Spot each line in the records below where the word "Российской" occurs, then copy it.
----------
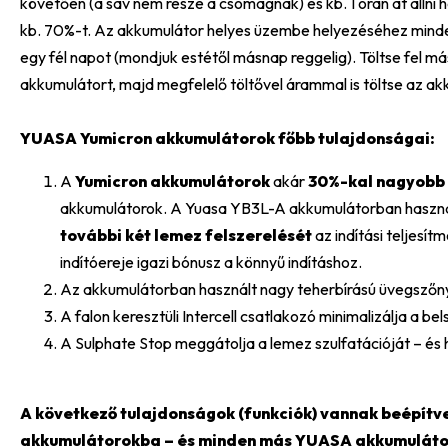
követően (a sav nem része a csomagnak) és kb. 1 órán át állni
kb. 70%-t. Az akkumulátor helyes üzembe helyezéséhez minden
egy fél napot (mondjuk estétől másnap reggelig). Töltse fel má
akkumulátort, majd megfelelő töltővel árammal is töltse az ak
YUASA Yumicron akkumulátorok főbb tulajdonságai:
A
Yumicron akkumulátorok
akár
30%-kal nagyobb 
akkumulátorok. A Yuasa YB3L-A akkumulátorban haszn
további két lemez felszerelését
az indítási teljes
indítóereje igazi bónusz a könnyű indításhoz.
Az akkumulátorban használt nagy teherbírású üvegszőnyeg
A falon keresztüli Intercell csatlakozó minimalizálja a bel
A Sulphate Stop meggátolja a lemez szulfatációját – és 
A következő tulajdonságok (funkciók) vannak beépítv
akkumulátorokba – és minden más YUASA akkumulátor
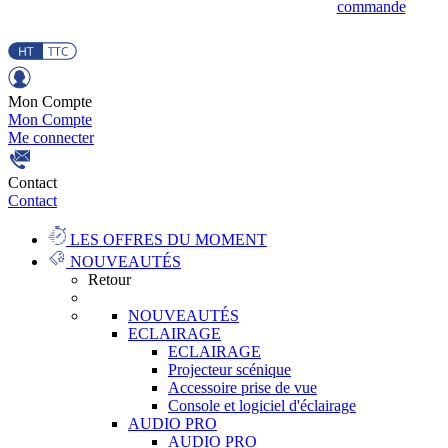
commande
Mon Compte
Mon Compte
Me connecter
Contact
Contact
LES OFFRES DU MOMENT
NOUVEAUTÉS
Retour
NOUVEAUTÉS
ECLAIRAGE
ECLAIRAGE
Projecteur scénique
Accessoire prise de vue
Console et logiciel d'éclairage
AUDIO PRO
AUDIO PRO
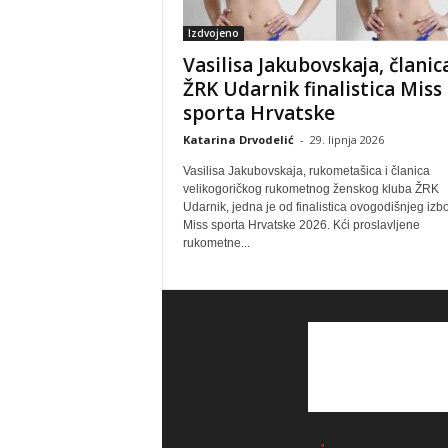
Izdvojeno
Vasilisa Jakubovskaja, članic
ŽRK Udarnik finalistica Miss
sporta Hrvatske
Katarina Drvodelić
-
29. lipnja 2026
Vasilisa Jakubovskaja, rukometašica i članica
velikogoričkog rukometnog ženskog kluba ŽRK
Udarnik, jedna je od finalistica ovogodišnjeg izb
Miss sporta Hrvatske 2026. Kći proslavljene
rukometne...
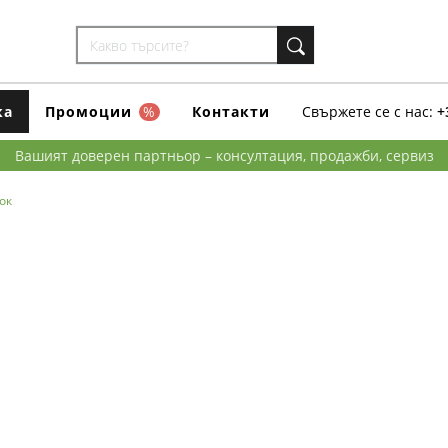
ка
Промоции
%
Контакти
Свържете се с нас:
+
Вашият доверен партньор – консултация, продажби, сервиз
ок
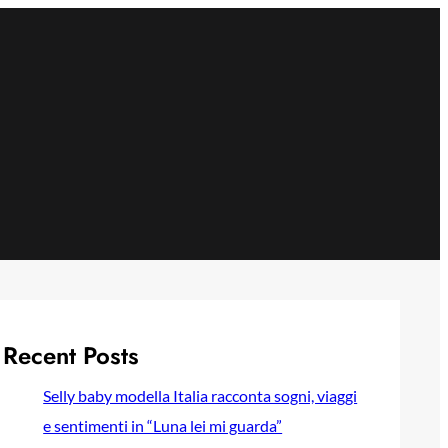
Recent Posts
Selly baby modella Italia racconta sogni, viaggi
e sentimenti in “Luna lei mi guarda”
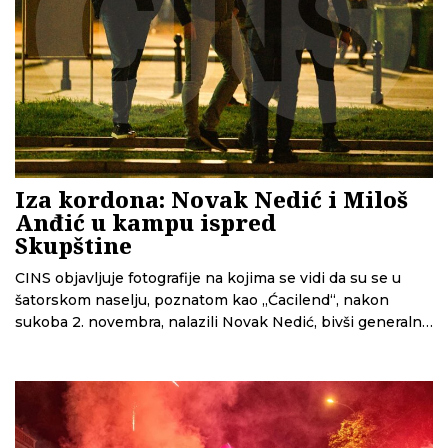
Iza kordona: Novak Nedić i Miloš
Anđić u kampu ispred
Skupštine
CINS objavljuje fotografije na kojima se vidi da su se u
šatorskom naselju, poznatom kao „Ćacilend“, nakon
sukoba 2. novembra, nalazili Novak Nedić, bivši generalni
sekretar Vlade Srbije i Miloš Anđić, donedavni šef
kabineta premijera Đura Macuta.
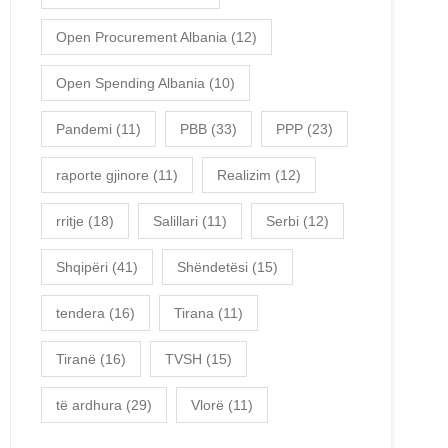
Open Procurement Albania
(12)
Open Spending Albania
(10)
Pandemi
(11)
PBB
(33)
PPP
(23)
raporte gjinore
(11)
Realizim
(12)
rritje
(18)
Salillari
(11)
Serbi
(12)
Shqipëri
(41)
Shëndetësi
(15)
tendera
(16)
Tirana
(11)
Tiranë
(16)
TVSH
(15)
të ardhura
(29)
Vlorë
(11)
----------
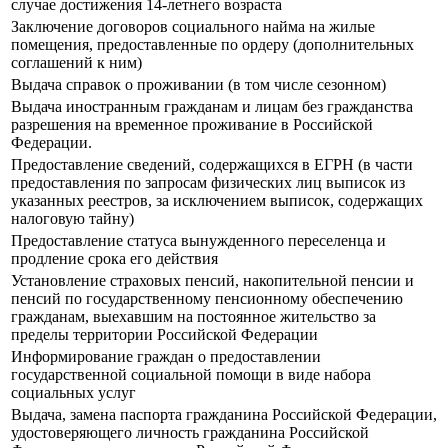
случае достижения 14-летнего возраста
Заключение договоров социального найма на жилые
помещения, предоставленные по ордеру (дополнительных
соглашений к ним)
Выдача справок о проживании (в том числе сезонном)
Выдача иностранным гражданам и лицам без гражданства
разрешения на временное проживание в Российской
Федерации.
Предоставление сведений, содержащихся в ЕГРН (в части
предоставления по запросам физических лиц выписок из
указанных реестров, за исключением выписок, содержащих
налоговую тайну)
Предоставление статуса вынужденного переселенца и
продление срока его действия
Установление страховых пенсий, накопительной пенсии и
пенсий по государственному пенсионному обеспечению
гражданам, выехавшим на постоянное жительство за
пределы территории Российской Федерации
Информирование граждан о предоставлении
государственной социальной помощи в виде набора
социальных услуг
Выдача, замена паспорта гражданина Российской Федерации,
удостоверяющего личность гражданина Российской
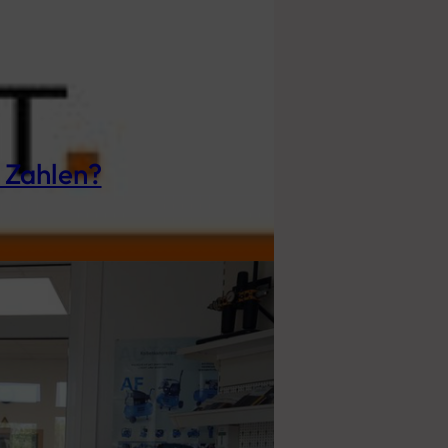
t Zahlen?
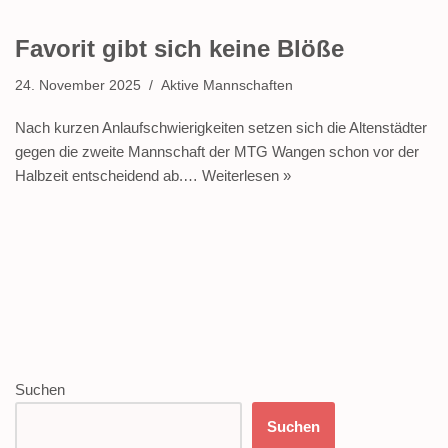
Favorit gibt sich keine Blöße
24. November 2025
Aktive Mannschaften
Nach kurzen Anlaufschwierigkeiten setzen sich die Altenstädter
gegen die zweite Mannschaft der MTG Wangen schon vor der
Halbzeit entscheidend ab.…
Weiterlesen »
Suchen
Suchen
----------
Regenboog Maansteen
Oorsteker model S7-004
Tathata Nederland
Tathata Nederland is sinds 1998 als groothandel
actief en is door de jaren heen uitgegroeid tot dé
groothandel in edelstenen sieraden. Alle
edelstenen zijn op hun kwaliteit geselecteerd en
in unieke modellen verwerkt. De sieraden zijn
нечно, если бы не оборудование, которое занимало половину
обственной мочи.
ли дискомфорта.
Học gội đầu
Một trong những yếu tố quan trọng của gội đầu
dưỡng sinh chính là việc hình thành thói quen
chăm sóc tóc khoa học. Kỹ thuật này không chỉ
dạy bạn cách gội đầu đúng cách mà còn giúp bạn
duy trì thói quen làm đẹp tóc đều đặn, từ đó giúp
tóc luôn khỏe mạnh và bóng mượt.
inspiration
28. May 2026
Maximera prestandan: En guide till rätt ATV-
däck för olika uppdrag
----------
• **Result of the task**
разрешения на временное проживание в Российской
пределы территории Российской Федерации
Выдача, замена паспорта гражданина Российской Федерации,
удостоверяющего личность гражданина Российской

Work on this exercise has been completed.